To address another question that no doubt has been plaguing you, reusable menstrual cups mentioned can’t be used during sexual intercourse. (But because you were wondering, disposable Instead soft cups found at the drugstore are safe.) And just in case you were confused, cups can only be left in for 12 hours, not forever; but even then, cups don't cause TSS like tampons can.

While removing a cup may be a little difficult at first, with some experience it doesn't take any longer to remove and reinsert than it does to change a tampon. Believe it or not, the female anatomy is not designed so things can get lost inside and take "three hours" to get out. And finally, not all cup users have cups that leak when half full. Actually, according to a recent study, cups leak half as often as traditional menstrual products. So take that!

And now I think I'll mention a few things that the article didn't about cups.

The average woman will contribute over 9000, non-biodegradable, dirty pads and tampons to landfills in their lifetimes. Take a minute, and let that disgusting imagine burn in your mind. Done? Good.

Correct me if I’m wrong, but isn’t “sustainability” a theme here on campus? Well, my (female) friend, meet the menstrual cup.

Cups are so much more comfortable than itchy pads or stiff tampons, because they're made of soft, squishy silicone. (Some women even notice less cramps during their periods when they switch to cups.) And they come in pretty colors and cute pouches. Really, what more could you ask for?

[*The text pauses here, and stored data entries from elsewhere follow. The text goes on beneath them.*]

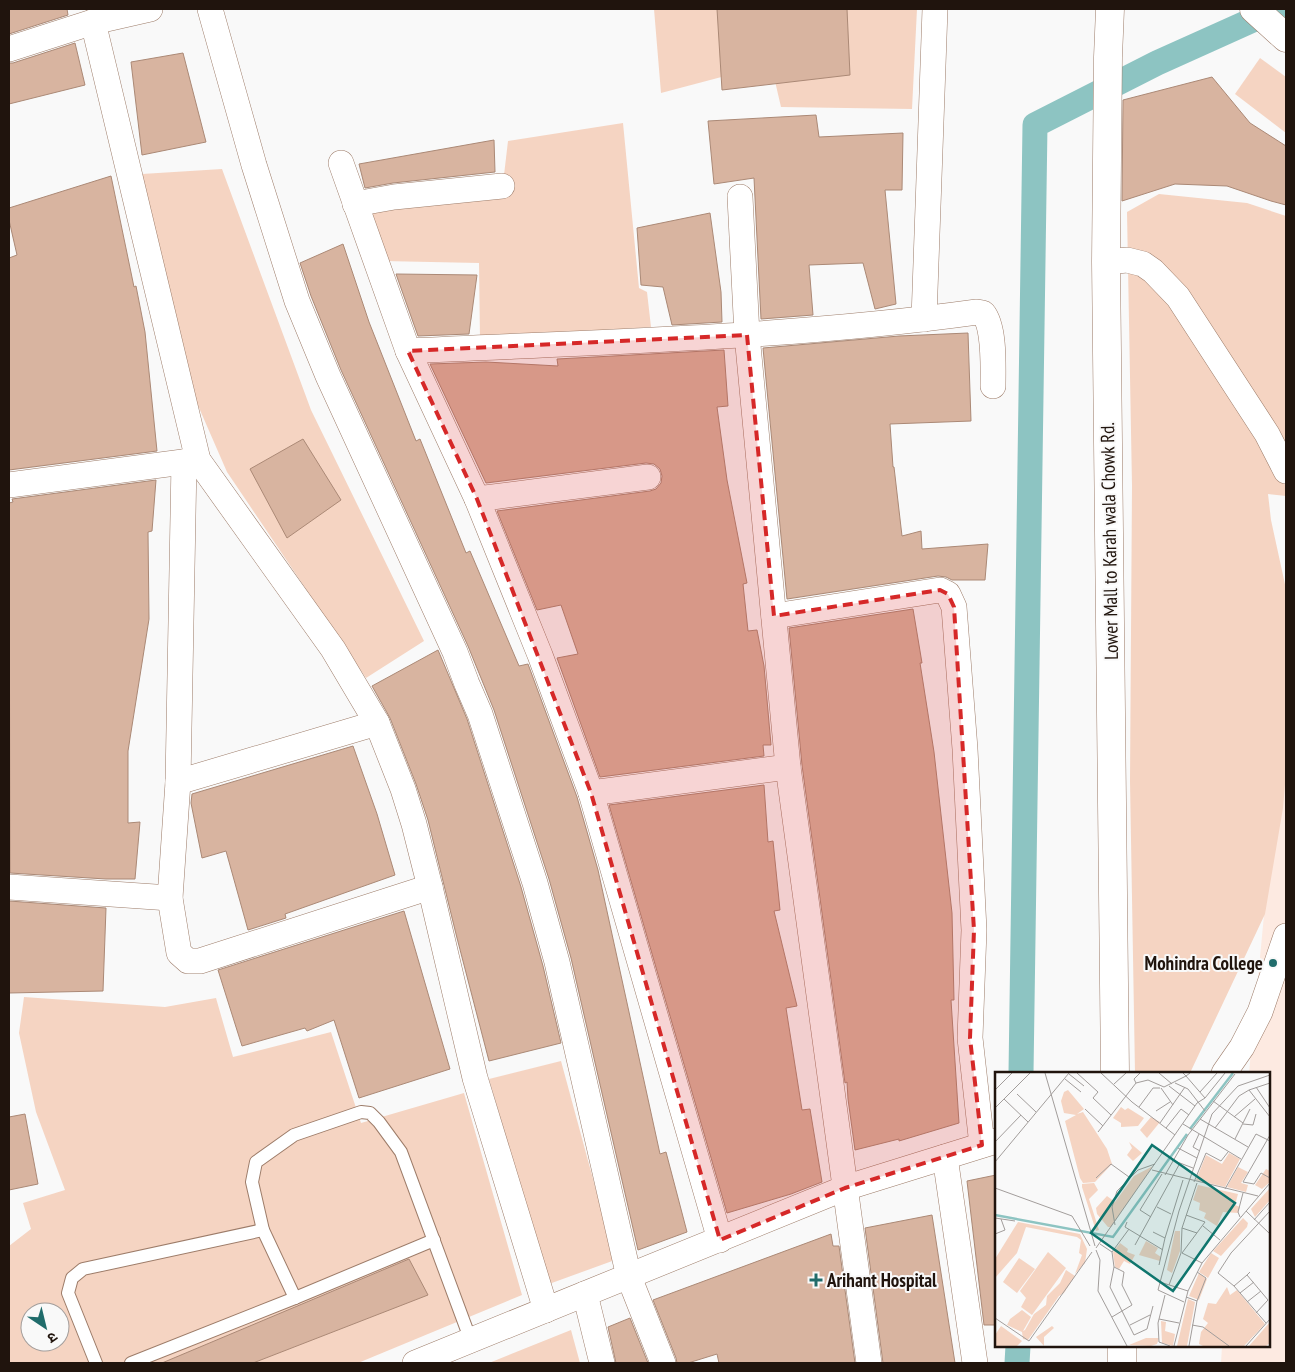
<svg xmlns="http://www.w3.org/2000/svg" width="1295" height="1372" font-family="'PT Sans Narrow','Noto Sans Devanagari',sans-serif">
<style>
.built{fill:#fdeae1}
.green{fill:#f5d4c2;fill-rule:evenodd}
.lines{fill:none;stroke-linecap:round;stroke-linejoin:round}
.canal{stroke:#8dc4c2;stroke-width:25}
.building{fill:#d8b4a0;stroke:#ab8976}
.lane-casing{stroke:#9d7c69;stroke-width:14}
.street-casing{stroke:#9d7c69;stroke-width:26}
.secondary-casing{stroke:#9d7c69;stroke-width:29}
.lane{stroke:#fff;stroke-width:12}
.street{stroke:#fff;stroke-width:25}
.secondary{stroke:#fff;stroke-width:28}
.marked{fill:#d62828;fill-opacity:0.2;stroke:#d62828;stroke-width:4;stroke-dasharray:10 6;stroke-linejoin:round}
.poi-dot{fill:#206c6b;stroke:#f9f9f9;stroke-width:2}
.labels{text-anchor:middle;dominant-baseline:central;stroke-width:4;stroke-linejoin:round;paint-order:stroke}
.street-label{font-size:19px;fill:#20140d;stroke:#f9f9f9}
.poi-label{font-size:19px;font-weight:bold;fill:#20140d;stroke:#f9f9f9;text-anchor:end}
.inset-river{fill:none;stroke:#8dc4c2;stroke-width:2.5}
.inset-road{fill:none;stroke:#a29d9b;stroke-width:1}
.view{fill:#0f766e;fill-opacity:0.15;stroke:#0f766e;stroke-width:2.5}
.inset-edge{fill:none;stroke:#20140d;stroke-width:2.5}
</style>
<rect width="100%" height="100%" fill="#f9f9f9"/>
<polygon class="built" points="1286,599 1286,1363 1221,1363 1222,1346 1269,1346 1269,1073 1249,1073 1270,852"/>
<g class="green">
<polygon points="654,9 917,9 912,109 781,107 771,64 661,93"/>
<polygon points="1260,58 1286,77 1286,133 1235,94"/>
<polygon points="623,123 639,288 647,292 651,327 480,339 479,263 383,261 364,208 502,192 508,141"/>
<polygon points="222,169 311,410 424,641 366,678 227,472 193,394 142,174"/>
<polygon points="1159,194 1247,203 1286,216 1286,496 1268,494 1271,520 1286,589 1286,773 1283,808 1265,914 1190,1073 1135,1073 1130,781 1132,486 1127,212"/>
<path d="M24 997 165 1007 216 998 233 1057 331 1032 361 1123 464 1093 522 1295 358 1363H9V1246L31 1229 23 1203 65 1190 36 1112 19 1033ZM30 1312H60V1342H30Z"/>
<polygon points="561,1061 615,1260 549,1284 489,1079"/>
<polygon points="571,1330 580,1363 489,1363"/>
</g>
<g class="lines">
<g class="canal">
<polyline points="1021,1073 1035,125 1157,63 1277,9"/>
<polyline points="1017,1363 1018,1346"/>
</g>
</g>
<g class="building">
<polygon points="9,9 67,9 68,15 9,34"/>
<polygon points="717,9 847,9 850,75 722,90"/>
<polygon points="75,43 85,85 9,104 9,63 13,63"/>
<polygon points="183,53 206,142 142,155 131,62"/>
<polygon points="1212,77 1250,123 1286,146 1286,205 1271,201 1227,186 1175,184 1122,201 1123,100"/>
<polygon points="816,115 819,137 903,133 902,190 885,190 896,304 875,309 863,263 809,265 813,315 761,319 754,178 714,184 708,121"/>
<polygon points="494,140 495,172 393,183 365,188 359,164"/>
<polygon points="111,176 134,287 136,286 145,332 157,451 9,470 9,258 17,255 9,220 9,208"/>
<polygon points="710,213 721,292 722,322 672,325 663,287 641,285 637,228"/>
<polygon points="343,244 369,322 416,441 420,439 466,553 470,551 519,666 528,664 577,797 598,870 660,1154 666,1152 687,1232 638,1250 571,958 549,879 494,710 468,646 341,370 311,296 300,263"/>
<polygon points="396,274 477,275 469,334 418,336"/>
<polygon points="968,333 971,421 890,424 893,467 894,467 902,536 921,531 922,549 988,544 985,580 952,580 946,577 938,576 787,599 763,348 899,336"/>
<polygon points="724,350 728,406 717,407 727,480 747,583 743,584 748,631 757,630 764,666 771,745 763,745 764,756 600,777 557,658 578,654 561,605 537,610 497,511 650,491 656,489 661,483 662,476 660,469 654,464 646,463 486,483 430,364 486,362 558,366 557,359"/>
<polygon points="303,439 341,500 287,538 250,469"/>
<polygon points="156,480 152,531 148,532 149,619 128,751 128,823 140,822 135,879 106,879 10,873 9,503 13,502 12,499"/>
<polygon points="913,609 922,663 920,663 934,752 952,913 954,1000 951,1000 959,1123 899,1141 899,1139 855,1150 848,1099 847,1082 845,1083 802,765 789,628"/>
<polygon points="438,650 467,719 521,887 543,966 561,1043 489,1061 457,938 428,820 416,784 390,718 372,686"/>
<polygon points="353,746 377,814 395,875 285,914 286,918 248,930 226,851 202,858 191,803 192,794"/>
<polygon points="764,785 768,842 773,841 780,910 774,911 797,1006 786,1008 802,1110 810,1109 822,1182 791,1194 727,1213 609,805"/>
<polygon points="9,901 106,908 103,991 9,993"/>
<polygon points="404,911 450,1069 359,1098 334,1020 307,1031 305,1028 242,1046 218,970"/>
<polygon points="25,1114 38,1184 9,1190 9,1117"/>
<polygon points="996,1175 996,1325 984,1325 967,1181"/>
<polygon points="932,1215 955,1363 883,1363 865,1228"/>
<polygon points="831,1234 833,1246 839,1246 855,1363 719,1363 717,1354 688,1363 677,1363 676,1358 653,1300"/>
<polygon points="409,1259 428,1295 253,1363 162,1363"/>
<polygon points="630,1318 648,1363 616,1363 608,1327"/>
</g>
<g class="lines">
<defs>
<g id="lane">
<polyline points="295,1298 263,1230 252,1182 256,1162 294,1135 361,1112 370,1113 379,1122 401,1152 471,1341"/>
<polyline points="96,1363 68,1293 72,1278 83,1269 263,1230"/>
<polyline points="131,1363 295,1298 434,1240"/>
</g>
<g id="street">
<polyline points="210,9 254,165 297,301 328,376 455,652 467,684 480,714 535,883 557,962 629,1277 663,1363"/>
<polyline points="93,22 198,460 333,649 377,723 403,789 414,824 430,887 475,1078 546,1310"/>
<polyline points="9,49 93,22 150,9"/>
<polyline points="341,163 408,351 477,499"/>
<polyline points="740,197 747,335 788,767 869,1363"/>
<polyline points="355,204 394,197 502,186"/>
<polyline points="1106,262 1127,260 1143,264 1153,271 1178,297 1267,434 1286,471"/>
<polyline points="924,319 935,9"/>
<path d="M408 351C598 342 789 338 977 312L983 313C995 327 993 367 993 386"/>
<polyline points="184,462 178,782 170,898 179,953 188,961 200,961 430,887"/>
<polyline points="648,477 477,499 540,655 591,793 720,1240"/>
<polyline points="9,485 198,460"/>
<polyline points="774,616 940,590 948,594 954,607 965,749 974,930 970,1038 982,1145"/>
<polyline points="178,782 377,723"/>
<polyline points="591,793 788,767"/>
<polyline points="9,887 170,898"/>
<polyline points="1224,1073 1242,1047 1260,1012 1286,936"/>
<polyline points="945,1157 975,1363"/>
<polyline points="585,1294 602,1363"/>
<polyline points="415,1363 845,1188 996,1141"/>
</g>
<g id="secondary">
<polyline points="1110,9 1108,57 1106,262 1115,1073"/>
<polyline points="1254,9 1286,38"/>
<polyline points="1122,1346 1122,1363"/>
</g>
</defs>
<use href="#lane" class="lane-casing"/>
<use href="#street" class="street-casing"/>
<use href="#secondary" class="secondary-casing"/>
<use href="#lane" class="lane"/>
<use href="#street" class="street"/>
<use href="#secondary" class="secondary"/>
</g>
<path class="marked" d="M747 335 774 616 940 590 948 594 954 607 974 930 970 1038 982 1145 845 1188 720 1240 591 793 477 499 408 351Z"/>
<g class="poi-dot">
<circle cx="1273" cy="963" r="5"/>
<path d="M813.5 1272.5h5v5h5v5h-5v5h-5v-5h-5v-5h5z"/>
</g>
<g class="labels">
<g class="street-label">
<text transform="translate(1109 541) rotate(-91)">Lower Mall to Karah wala Chowk Rd.</text>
</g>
<g class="poi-label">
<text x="1263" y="963">Mohindra College</text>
<text x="827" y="1280" text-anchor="start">Arihant Hospital</text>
</g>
</g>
<g transform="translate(995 1072)">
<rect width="275" height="275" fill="#f9f9f9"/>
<path d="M73 18 89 37 82 42 88 40 112 77 117 92 100 110 88 111 85 106 70 49 81 43 69 41 66 29 69 20ZM126 35 130 38 133 36 149 46 143 54 126 55V51L118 46ZM156 45 165 50 152 66 145 58ZM134 70 147 81 138 89 132 83 137 76ZM234 81 245 87 230 115 201 108 211 83 227 92ZM158 94 116 155H113L102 142 101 136 112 124 120 130 139 104ZM243 95 253 100 246 111 253 113 251 120 232 115ZM271 97 275 99V110L267 117 260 113ZM99 111 103 118 94 127 104 158 101 159 87 115V112ZM203 113 243 122 240 133 245 135 243 141 228 140 222 154 209 146 211 141 204 138 205 131 198 128ZM275 116V128L260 145 256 137ZM248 146 253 151 252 155 226 184 218 179ZM23 150 85 162 92 177 90 191 80 202 87 183 84 181 86 168 82 165 31 155 22 181 0 206V187ZM180 159H185V179L177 201 172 198ZM151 169 163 176 160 181 166 185 165 189 144 183ZM125 171 133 177 132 180 140 183 135 192 129 189 124 197 120 195 118 180ZM53 180 71 196 37 243 26 235 31 226 25 219ZM216 181 224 186 213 206 204 200ZM24 186 40 197 22 221 8 210ZM71 198 80 204 69 221 64 224 33 268 28 267 27 260 12 253 15 247 27 238 36 245 28 259 30 258 39 242 51 233 52 224 65 211ZM204 201 212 207 204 228 194 224ZM232 215 235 223 242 218 270 252 249 274H208L204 272 206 260 213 251 208 247 213 231 221 232ZM193 227 200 230 192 274H182ZM166 249 171 250 170 259 180 262 178 274 167 271ZM275 250V271L271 274H254ZM6 254 27 269 22 274H0V263ZM57 254 59 256 49 265V274L41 265ZM151 266H164L162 272 156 274 134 273Z" fill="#f5d4c2"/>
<path class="inset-river" d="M195 57 238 1M0 143 118 165 192 62"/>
<path class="inset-road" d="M50 1 100 174M82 1 103 20 98 26 116 43M106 1 137 30 180 63M145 1 139 7 141 11 153 8 169 15 191 4 188 1M164 1 177 12M74 2 89 14M70 7 86 20M180 11 193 17 210 39M119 12 131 1M174 14 200 34M261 15 275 36M166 16 178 33M0 18 17 1M254 18 275 11M205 20 222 1M22 22 41 40M210 26 230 1M9 27 33 50M218 29 248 51 240 67M144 35 158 16H165M0 36 35 1M90 37 108 54M161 39 175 30M239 45 260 27M205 47 253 75M165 51 190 15M248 51 255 37M188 52 246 87M248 52 258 53 261 42M171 56 186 37 194 43M220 56 244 24 254 18 275 45M103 60 141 11M204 62 198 75 205 79M275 63 248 110 259 112 266 101 275 106M0 70 26 43M183 76 202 86M177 88 198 96M0 90 74 1M157 98 263 124M170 103 193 63 240 2M101 106 116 92 134 105M199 110 211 81 226 89 233 80M0 116 77 144 95 174M230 117 261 62 275 69M162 135 176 142M251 139 275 162M156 145 145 138 167 102M245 145 243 140 248 121M0 146 20 149M259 148 275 130M132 150 130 155 168 178M120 153 117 135 122 119 143 98 160 92M208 154 225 168M187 156 202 161M158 160 170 166 188 108M0 162 10 158 6 147M105 172 117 180 119 195 115 215 139 263 152 257 158 234M140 173 185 91M101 176 202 31 210 26 191 4 195 1M101 178 105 188 103 219 132 274M117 180 134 157M187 181 210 150 191 143M187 181 207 191M164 193 170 166M255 200 252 203 273 228 261 241M165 210 193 219M174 213 186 181 187 156 202 111M239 214 252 203M245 221 259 210M170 223 163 251 164 270 175 274M191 225 202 229 194 274M202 229 211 206 202 200M189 230 163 218 184 139 217 42 243 14 275 3M252 230 266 219M117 245 137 233 127 213 129 200 119 195M0 246 34 269 97 180M164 247 184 251M271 251 239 214 223 201 236 181 275 139M135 253 155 243M197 253 208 255 234 274M179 274 193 219 207 191 275 111M251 274 275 247"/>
<path class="view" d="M157 73 240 131 178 219 96 161Z"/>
<rect width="275" height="275" class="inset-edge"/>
</g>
<rect width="1295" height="1372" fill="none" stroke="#20140d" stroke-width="20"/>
<g transform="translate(45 1327) rotate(145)"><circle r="24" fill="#f9f9f9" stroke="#a29d9b"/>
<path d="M0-4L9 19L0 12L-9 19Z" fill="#206c6b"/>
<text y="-8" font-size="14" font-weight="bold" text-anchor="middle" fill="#20140d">उ</text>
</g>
</svg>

And did you know that a menstrual cup lasts for ten whole years? No more last minute dashes to the drug store, or awkward waiting at the cash register to buy tampons. And you'll never have to carry around spare tampons anymore, or take excessive quantities of pads on trips just in case. All you'll need is one little cup. And just think about all the money you'd save if you didn't need to buy monthly supplies.

So I ask that you look past your initial shock and disgust, to consider a menstrual product that’s nothing more than a sensible alternative.

- A happy menstrual cup user :)

So I was just looking for some feedback here before I submit it to the paper. Thanks!

EDIT: Thanks for all the suggestions--they've been incorporated. Also, my friend who writes for the newspaper helped me format this and make it funnier.

Post script: My reply wasn't published int he newspaper, but I'm glad I wrote it anyways. And anyone that really wants to know correct information about cups can just read one of my flyers. Or use google/youtube/wikihow!